BCP and DRP Development

Disaster recovery plans (DRP) seek to fast redirect available resources into restoring data and information systems following a disaster. A disaster can be classified as a sudden event, including an accident or natural disaster, that creates wide scoping, detrimental damage. In information management, DRPs are considered a critical subset of an entity’s larger business continuity plan (BCP), which seeks to prepare for, prevent, and recover from potential threats affecting an organization. While BCPs address all facets of an organization, DRPs specifically focus on technology. DRPs provide instructions to follow when responding to various disasters, including both cyber and environment-related events. DRPs differ from incident response plans that focus on information gathering and coordinated decision making to understand and address a specific event.

When DRPs are properly designed and executed they enable the efficient recovery of critical systems and help an organization avoid further damage to mission-critical operations.
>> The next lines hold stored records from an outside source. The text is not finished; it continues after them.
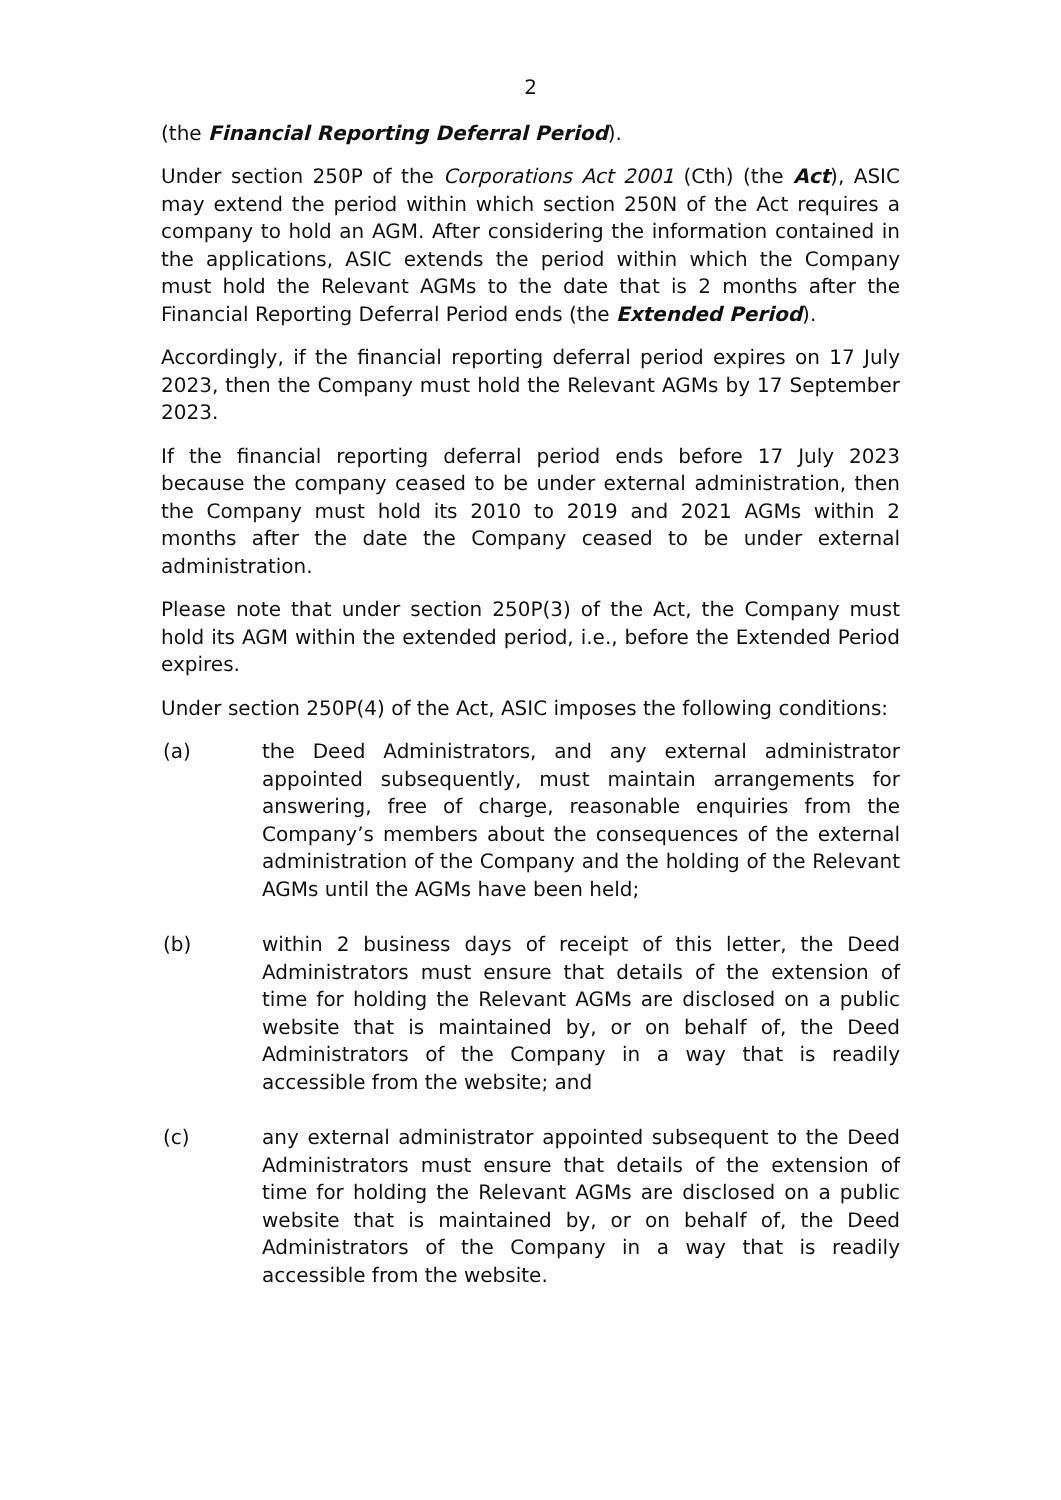2
(the Financial Reporting Deferral Period).
Under section 250P of the Corporations Act 2001 (Cth) (the Act), ASIC may extend the period within which section 250N of the Act requires a company to hold an AGM. After considering the information contained in the applications, ASIC extends the period within which the Company must hold the Relevant AGMs to the date that is 2 months after the Financial Reporting Deferral Period ends (the Extended Period).
Accordingly, if the financial reporting deferral period expires on 17 July 2023, then the Company must hold the Relevant AGMs by 17 September 2023.
If the financial reporting deferral period ends before 17 July 2023 because the company ceased to be under external administration, then the Company must hold its 2010 to 2019 and 2021 AGMs within 2 months after the date the Company ceased to be under external administration.
Please note that under section 250P(3) of the Act, the Company must hold its AGM within the extended period, i.e., before the Extended Period expires.
Under section 250P(4) of the Act, ASIC imposes the following conditions:
(a) the Deed Administrators, and any external administrator appointed subsequently, must maintain arrangements for answering, free of charge, reasonable enquiries from the Company’s members about the consequences of the external administration of the Company and the holding of the Relevant AGMs until the AGMs have been held;
(b) within 2 business days of receipt of this letter, the Deed Administrators must ensure that details of the extension of time for holding the Relevant AGMs are disclosed on a public website that is maintained by, or on behalf of, the Deed Administrators of the Company in a way that is readily accessible from the website; and
(c) any external administrator appointed subsequent to the Deed Administrators must ensure that details of the extension of time for holding the Relevant AGMs are disclosed on a public website that is maintained by, or on behalf of, the Deed Administrators of the Company in a way that is readily accessible from the website.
Benefits include minimizing recovery time and possible delays, preventing potential legal liability, improving security, and avoiding potentially damaging last minute decision making during a disaster.

Apart from their specific focus on technology, DRPs and the process for developing them are no different than the range of emergency response protocols and backup plans that election officials have already developed to address potential issues or disruptions. The lessons learned from those exercises are often valuable to DRP development. Election officials develop these plans due to the potential risk impacts during key operational periods, such as the last day for voter registration or candidate filing, and election day. For example, if all voting machines were damaged during a flood while in storage just before an election, having an effective DRP could minimize the impact and reduce recovery time.